Collected data:
+ + + + + + +
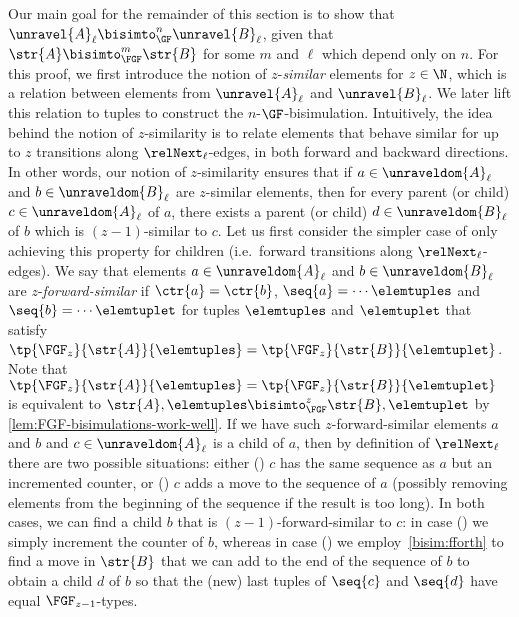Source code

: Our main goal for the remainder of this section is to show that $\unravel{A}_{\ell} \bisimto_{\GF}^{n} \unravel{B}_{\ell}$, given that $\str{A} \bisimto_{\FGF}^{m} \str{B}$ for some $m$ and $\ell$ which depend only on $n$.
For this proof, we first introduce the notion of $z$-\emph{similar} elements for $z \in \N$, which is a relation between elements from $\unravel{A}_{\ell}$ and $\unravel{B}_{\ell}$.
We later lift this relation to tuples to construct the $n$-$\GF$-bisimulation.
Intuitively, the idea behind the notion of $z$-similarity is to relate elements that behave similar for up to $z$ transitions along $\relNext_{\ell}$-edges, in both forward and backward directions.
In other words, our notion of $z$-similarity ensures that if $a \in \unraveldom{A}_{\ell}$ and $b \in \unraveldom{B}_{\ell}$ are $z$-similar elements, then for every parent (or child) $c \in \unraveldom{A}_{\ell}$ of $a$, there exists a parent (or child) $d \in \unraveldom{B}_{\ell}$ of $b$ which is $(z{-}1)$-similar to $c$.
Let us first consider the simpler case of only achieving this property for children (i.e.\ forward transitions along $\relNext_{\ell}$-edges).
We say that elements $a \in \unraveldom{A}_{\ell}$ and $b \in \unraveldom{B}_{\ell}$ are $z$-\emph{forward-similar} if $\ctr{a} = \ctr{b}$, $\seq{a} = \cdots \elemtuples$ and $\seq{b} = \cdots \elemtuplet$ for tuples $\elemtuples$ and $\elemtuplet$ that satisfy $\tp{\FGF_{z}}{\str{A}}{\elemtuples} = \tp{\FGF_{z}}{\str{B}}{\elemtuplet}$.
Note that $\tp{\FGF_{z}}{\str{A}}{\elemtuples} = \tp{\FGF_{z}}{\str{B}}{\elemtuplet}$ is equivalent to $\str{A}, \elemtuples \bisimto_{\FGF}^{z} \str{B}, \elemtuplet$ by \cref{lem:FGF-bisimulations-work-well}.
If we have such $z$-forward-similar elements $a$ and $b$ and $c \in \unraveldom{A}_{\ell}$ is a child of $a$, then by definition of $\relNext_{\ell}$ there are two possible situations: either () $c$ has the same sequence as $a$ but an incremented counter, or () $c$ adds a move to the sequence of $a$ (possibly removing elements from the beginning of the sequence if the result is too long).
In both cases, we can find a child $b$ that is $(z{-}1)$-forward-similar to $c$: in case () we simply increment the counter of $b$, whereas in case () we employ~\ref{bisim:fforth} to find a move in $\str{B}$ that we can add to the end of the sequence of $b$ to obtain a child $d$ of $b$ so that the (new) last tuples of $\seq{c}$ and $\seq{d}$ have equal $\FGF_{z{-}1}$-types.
+ + + + + + +
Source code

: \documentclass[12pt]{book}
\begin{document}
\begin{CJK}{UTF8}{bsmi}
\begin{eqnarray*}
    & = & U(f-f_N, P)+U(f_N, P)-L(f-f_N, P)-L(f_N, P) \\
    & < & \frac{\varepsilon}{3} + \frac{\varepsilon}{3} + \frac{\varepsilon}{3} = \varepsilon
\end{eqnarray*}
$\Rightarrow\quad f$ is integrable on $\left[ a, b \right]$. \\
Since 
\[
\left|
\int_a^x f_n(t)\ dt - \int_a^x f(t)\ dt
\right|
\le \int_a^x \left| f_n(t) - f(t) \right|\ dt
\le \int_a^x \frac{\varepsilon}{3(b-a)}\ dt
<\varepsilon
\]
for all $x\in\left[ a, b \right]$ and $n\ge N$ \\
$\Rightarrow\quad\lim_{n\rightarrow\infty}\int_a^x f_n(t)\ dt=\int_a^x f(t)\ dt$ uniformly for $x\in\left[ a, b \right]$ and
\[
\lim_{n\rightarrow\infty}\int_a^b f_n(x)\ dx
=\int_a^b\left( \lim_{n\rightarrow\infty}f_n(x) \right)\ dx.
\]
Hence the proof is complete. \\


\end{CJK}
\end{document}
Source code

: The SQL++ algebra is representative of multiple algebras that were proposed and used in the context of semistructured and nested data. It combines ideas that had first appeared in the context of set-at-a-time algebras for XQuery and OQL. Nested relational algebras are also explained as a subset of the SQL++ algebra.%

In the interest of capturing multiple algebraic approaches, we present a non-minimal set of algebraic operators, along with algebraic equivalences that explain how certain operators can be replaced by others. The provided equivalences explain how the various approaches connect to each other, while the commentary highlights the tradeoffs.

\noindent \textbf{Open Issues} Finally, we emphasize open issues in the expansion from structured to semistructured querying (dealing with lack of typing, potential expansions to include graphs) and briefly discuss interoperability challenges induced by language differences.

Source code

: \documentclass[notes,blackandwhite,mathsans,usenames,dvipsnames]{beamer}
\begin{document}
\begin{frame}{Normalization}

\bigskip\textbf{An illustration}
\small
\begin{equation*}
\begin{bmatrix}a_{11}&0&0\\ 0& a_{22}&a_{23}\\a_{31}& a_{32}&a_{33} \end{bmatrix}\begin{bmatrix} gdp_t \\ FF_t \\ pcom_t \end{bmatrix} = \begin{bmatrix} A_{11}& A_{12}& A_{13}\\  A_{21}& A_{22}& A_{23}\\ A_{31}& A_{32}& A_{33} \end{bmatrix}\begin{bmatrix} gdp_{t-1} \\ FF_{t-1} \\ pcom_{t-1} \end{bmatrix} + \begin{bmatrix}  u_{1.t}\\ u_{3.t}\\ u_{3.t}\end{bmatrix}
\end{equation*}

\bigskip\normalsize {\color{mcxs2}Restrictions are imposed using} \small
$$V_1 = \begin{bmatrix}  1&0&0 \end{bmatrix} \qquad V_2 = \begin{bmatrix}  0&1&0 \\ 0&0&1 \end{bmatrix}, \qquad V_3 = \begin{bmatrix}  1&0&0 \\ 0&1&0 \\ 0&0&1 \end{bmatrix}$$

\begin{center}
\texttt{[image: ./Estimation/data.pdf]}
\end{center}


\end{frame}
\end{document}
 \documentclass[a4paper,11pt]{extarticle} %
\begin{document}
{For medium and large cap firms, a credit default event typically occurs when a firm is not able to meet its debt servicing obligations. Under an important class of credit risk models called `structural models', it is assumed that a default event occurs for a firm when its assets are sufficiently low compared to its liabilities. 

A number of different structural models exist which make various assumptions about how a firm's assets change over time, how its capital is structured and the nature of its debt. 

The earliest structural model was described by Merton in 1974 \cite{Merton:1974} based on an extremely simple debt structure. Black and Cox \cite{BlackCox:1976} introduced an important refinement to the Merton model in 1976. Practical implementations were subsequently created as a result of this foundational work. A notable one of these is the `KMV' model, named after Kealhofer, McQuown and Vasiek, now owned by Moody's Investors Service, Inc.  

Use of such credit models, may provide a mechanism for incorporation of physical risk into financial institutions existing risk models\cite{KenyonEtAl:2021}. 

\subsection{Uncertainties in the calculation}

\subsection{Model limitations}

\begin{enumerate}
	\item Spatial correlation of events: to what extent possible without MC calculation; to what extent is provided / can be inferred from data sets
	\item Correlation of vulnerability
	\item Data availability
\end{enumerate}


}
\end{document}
+ + + + + + +
Directive: Looking at the data above, say how many lines include the string "notion" and add nothing.

Final answer: 3